_What is expected_: In the text about Yahuecas barrio, how many places were on the list of Comunidades especiales de Puerto Rico by 2008?

_Source extract_:
Barrio in Puerto Rico

Yahuecas is a rural barrio in the municipality of Adjuntas, Puerto Rico. The population of Yahuecas in 2010 was 1396.

==History==
Yahuecas was in Spain's gazetteers until Puerto Rico was ceded by Spain in the aftermath of the Spanish–American War under the terms of the Treaty of Paris of 1898 and became an unincorporated territory of the United States. In 1899, the United States Department of War conducted a census of Puerto Rico finding that the population of Yahuecas barrio was 1,710.

Historical population
| Census | Pop. | Note | %± |
| 1900 | 1,710 |  | — |
| 1910 | 1,575 |  | −7.9% |
| 1920 | 1,704 |  | 8.2% |
| 1930 | 1,770 |  | 3.9% |
| 1940 | 1,860 |  | 5.1% |
| 1950 | 2,044 |  | 9.9% |
| 1960 | 1,712 |  | −16.2% |
| 1970 | 1,364 |  | −20.3% |
| 1980 | 1,319 |  | −3.3% |
| 1990 | 1,497 |  | 13.5% |
| 2000 | 1,434 |  | −4.2% |
| 2010 | 1,396 |  | −2.6% |
U.S. Decennial Census 1899 (shown as 1900) 1910-1930 1930-1950 1960 1980-2000 2010

==Special Community==
Since 2001 when law 1-2001 was passed, measures have been taken to identify and address the high levels of poverty and lack of resources and opportunities affecting specific communities in Puerto Rico. Initially there were 686 places that made the list. By 2008, there were 742 places on the list of Comunidades especiales de Puerto Rico. The places on the list are barrios, communities, sectors, or neighborhoods and Yahuecas was one of the seven areas in Adjuntas that made the list of Special Community.

In August 2020, the United States released Federal Emergency Management Agency funds in support of the coffee industry, directly benefitting a coffee packaging plant in Yahuecas barrio. The funds were in response to millions of dollars lost by the agricultural industry of Puerto Rico when Hurricane Maria hit the commonwealth on September 20, 2017.

_Stored data_:
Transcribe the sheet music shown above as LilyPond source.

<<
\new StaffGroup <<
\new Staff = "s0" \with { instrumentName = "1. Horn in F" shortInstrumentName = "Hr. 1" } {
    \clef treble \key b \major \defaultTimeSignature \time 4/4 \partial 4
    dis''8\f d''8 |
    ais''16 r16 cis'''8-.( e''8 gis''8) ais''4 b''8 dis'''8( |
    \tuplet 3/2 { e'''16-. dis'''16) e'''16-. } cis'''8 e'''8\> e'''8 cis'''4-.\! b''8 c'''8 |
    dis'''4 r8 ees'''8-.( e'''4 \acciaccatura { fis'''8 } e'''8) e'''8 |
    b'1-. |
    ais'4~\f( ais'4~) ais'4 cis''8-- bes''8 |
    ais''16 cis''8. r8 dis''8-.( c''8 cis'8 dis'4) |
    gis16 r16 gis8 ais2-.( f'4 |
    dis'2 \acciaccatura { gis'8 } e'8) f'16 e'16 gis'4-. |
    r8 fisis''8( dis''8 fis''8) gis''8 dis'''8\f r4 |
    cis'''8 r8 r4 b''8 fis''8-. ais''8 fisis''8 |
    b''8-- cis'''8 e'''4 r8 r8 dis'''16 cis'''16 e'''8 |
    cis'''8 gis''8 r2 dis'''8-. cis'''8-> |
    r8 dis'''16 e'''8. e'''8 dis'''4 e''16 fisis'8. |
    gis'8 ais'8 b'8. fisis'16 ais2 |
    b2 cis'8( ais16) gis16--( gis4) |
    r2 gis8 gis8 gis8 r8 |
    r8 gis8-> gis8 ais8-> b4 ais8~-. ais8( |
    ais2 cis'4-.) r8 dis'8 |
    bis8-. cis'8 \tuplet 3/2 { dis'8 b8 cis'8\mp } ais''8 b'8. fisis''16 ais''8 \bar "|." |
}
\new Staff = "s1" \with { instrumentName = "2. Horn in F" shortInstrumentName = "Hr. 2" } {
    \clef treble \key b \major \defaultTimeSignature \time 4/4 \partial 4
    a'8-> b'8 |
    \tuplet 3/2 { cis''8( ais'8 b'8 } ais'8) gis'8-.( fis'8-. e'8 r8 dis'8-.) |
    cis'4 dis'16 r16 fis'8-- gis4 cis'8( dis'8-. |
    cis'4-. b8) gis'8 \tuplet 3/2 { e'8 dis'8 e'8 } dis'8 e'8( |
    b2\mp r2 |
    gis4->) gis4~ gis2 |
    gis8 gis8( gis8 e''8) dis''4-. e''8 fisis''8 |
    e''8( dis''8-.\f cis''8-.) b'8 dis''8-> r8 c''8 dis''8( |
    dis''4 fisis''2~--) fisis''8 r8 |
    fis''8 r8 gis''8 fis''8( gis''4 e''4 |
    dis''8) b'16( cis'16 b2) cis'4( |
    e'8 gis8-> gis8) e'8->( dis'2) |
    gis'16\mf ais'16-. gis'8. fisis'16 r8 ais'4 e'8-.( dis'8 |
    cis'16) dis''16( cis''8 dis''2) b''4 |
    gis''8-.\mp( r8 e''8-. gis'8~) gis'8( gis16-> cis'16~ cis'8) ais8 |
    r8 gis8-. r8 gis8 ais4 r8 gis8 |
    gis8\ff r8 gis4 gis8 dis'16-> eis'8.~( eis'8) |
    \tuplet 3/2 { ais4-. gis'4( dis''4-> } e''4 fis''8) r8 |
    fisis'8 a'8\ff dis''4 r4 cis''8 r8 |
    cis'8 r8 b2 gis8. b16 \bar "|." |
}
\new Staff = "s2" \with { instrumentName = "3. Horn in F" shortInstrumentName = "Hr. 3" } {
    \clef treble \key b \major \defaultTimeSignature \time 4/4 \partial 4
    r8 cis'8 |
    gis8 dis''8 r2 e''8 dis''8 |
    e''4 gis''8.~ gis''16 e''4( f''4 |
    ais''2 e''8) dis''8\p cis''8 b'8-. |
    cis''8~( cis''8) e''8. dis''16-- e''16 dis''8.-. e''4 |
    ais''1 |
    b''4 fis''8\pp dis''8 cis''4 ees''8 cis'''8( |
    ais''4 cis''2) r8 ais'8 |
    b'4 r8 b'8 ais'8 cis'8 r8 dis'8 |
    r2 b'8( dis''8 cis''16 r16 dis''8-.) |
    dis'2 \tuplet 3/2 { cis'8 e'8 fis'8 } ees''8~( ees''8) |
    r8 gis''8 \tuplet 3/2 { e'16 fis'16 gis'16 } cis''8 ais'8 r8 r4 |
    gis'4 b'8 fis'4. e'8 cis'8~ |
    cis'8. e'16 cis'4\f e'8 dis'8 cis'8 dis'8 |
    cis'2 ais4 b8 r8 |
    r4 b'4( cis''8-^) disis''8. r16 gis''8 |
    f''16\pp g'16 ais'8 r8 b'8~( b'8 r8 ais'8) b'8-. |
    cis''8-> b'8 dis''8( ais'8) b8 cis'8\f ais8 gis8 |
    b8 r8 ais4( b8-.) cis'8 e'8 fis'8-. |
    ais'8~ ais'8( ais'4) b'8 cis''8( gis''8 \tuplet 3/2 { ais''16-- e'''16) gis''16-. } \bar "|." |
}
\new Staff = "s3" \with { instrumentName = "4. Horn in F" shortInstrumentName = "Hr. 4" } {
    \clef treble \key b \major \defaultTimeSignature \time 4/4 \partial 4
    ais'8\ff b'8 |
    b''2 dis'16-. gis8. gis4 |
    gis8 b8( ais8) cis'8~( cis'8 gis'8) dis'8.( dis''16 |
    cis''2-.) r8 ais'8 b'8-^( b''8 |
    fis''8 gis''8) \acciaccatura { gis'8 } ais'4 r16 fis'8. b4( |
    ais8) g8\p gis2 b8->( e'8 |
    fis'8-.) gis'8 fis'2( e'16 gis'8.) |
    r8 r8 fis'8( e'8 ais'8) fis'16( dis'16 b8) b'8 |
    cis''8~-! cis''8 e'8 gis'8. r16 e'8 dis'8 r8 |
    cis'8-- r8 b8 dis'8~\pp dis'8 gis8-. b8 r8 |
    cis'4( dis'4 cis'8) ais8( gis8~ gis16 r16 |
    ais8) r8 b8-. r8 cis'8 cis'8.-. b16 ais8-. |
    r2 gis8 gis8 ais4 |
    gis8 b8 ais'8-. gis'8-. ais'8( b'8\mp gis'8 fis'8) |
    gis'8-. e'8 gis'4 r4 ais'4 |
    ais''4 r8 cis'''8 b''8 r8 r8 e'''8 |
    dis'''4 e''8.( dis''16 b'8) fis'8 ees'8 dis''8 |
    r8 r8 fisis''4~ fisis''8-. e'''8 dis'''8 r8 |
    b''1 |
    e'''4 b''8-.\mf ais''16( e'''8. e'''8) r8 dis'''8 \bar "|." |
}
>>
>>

_Task answer_: 742 places.